» **Exercise goal**
Your answer should consist of the lines below that hold the word "humano".

╭─ Data for analysis

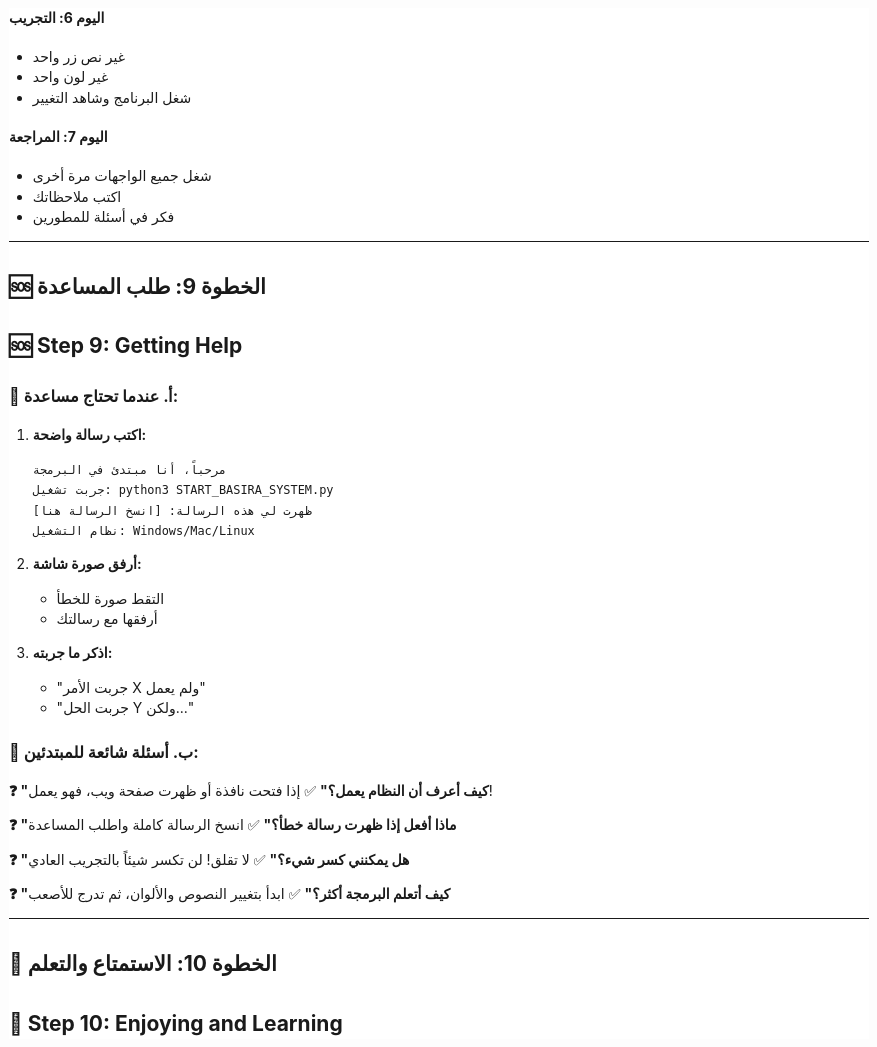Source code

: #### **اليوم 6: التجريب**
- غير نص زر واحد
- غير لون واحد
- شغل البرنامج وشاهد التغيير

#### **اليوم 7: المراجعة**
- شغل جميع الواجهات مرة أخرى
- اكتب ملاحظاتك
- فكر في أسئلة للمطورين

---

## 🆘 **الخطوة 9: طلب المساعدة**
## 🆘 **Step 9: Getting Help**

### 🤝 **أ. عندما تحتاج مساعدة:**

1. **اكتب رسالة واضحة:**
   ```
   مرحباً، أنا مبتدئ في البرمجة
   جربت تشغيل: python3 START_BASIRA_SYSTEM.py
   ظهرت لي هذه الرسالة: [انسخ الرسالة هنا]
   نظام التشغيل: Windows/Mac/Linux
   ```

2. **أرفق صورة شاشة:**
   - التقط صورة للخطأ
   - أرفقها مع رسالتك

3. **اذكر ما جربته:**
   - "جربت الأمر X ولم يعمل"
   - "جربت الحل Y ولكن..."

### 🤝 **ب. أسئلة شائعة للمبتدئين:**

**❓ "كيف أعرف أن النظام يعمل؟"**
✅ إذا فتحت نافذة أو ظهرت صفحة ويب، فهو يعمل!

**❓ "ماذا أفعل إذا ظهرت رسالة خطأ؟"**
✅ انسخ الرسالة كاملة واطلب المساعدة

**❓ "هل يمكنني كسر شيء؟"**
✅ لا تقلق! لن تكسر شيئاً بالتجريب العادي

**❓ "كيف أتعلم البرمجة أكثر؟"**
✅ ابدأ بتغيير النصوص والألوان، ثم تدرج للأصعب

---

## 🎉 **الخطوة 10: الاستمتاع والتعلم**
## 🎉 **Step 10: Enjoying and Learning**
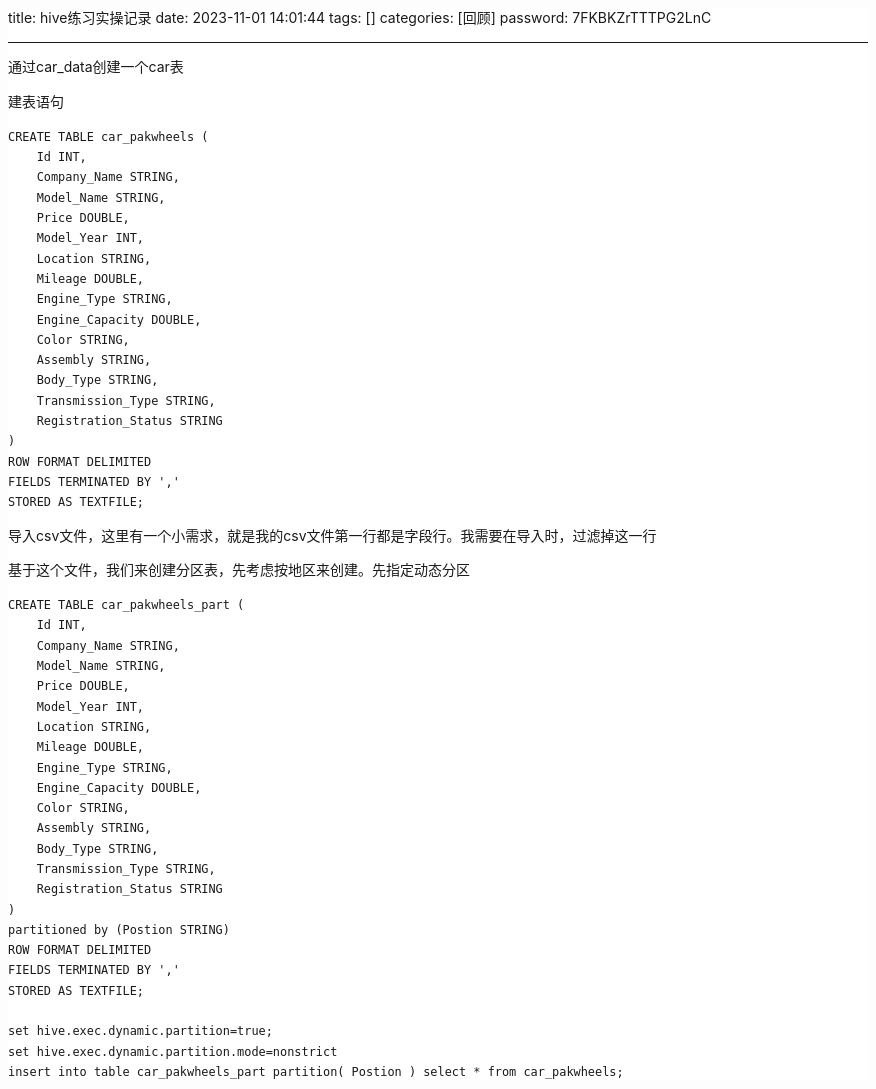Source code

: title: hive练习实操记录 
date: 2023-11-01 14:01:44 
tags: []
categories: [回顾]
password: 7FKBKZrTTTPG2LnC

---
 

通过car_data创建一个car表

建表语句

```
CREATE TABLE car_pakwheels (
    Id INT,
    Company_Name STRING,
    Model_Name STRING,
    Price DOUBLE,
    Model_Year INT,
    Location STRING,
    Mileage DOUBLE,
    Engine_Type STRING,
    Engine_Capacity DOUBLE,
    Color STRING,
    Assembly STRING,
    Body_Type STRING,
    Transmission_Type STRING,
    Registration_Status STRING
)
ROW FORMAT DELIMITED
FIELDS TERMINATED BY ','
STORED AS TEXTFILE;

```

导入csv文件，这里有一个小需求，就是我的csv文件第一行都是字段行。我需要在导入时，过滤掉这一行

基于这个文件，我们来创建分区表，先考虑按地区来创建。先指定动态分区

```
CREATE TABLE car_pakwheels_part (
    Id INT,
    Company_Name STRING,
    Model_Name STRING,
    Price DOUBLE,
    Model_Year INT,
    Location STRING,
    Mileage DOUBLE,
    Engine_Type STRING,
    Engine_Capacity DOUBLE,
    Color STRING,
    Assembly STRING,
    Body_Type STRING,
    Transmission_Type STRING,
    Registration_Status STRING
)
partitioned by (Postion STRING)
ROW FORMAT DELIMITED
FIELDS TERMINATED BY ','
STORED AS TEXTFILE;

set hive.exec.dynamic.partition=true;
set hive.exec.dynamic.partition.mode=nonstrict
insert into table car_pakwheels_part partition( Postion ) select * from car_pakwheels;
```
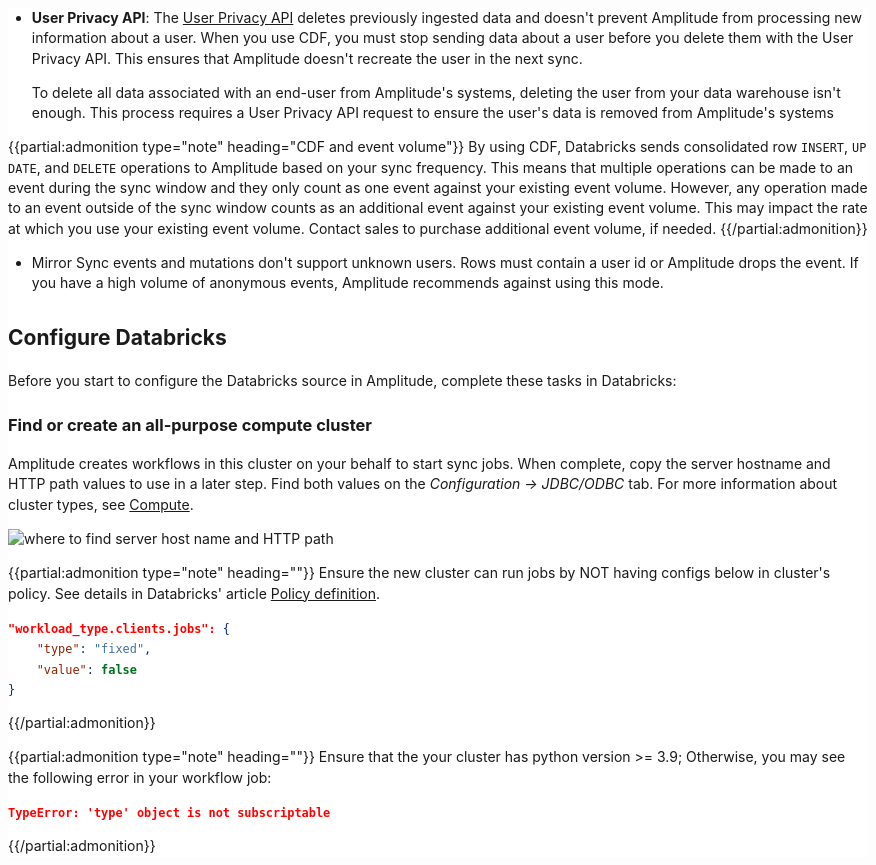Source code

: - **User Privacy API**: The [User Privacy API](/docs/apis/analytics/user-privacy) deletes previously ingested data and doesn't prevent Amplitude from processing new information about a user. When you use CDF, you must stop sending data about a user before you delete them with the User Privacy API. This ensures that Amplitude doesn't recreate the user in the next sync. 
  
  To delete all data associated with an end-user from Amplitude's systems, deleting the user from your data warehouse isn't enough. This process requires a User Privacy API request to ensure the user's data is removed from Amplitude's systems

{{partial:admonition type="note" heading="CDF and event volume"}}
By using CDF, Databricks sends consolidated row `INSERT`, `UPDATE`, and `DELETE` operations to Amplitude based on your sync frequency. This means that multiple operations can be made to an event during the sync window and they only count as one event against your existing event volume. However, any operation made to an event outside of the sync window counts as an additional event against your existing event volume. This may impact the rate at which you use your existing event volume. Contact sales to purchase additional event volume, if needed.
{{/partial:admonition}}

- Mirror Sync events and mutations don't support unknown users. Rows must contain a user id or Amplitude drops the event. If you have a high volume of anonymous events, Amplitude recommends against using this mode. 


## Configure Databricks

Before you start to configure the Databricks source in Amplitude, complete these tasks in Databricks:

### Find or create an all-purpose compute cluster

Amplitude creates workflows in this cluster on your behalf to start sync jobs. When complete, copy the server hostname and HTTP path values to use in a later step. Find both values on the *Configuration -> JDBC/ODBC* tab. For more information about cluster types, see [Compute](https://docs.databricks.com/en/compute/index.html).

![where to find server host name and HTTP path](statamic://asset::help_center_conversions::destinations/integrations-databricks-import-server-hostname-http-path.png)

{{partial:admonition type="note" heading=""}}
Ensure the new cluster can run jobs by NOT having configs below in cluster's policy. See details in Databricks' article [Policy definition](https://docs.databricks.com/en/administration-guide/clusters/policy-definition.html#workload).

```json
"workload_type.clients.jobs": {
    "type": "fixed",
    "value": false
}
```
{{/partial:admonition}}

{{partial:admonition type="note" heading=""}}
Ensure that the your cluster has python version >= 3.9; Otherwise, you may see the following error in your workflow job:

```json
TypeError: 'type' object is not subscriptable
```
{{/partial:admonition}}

╰─
╭─ Data for analysis

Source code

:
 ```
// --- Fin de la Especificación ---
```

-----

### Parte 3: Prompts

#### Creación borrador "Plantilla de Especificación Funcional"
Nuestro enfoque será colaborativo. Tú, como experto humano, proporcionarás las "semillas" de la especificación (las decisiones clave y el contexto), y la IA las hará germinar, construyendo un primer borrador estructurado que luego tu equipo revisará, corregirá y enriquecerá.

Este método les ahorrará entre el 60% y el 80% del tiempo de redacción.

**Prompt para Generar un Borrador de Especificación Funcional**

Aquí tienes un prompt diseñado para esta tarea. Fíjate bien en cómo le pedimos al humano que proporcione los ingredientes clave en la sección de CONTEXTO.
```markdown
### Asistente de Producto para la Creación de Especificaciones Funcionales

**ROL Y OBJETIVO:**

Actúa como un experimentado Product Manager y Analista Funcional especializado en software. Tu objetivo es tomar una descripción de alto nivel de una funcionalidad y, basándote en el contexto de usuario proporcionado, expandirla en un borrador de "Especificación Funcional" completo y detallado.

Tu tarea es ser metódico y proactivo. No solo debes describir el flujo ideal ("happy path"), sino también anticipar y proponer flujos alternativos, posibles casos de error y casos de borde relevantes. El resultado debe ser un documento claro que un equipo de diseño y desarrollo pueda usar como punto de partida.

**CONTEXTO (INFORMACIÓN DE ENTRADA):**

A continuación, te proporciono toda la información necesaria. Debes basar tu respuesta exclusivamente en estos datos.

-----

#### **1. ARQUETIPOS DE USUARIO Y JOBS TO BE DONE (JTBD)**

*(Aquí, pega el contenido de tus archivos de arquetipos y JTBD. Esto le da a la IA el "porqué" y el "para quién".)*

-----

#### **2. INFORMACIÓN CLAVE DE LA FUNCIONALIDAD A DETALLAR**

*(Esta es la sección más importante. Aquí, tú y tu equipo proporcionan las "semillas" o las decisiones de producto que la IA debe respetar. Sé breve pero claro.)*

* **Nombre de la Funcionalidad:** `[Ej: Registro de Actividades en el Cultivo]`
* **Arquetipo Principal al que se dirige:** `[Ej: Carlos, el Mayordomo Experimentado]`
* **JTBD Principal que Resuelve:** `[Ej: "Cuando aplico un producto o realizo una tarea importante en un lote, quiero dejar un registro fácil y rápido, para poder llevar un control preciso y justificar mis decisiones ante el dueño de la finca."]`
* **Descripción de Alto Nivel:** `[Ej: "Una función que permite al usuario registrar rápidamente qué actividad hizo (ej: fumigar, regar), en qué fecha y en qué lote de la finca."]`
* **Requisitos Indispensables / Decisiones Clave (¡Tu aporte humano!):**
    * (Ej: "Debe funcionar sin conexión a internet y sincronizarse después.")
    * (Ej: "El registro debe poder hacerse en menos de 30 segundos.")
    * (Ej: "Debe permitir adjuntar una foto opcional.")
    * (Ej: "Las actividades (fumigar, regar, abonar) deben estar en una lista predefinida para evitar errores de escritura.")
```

╰─

» **Exercise output**
Nuestro enfoque será colaborativo. Tú, como experto humano, proporcionarás las "semillas" de la especificación (las decisiones clave y el contexto), y la IA las hará germinar, construyendo un primer borrador estructurado que luego tu equipo revisará, corregirá y enriquecerá.
Aquí tienes un prompt diseñado para esta tarea. Fíjate bien en cómo le pedimos al humano que proporcione los ingredientes clave en la sección de CONTEXTO.
* **Requisitos Indispensables / Decisiones Clave (¡Tu aporte humano!):**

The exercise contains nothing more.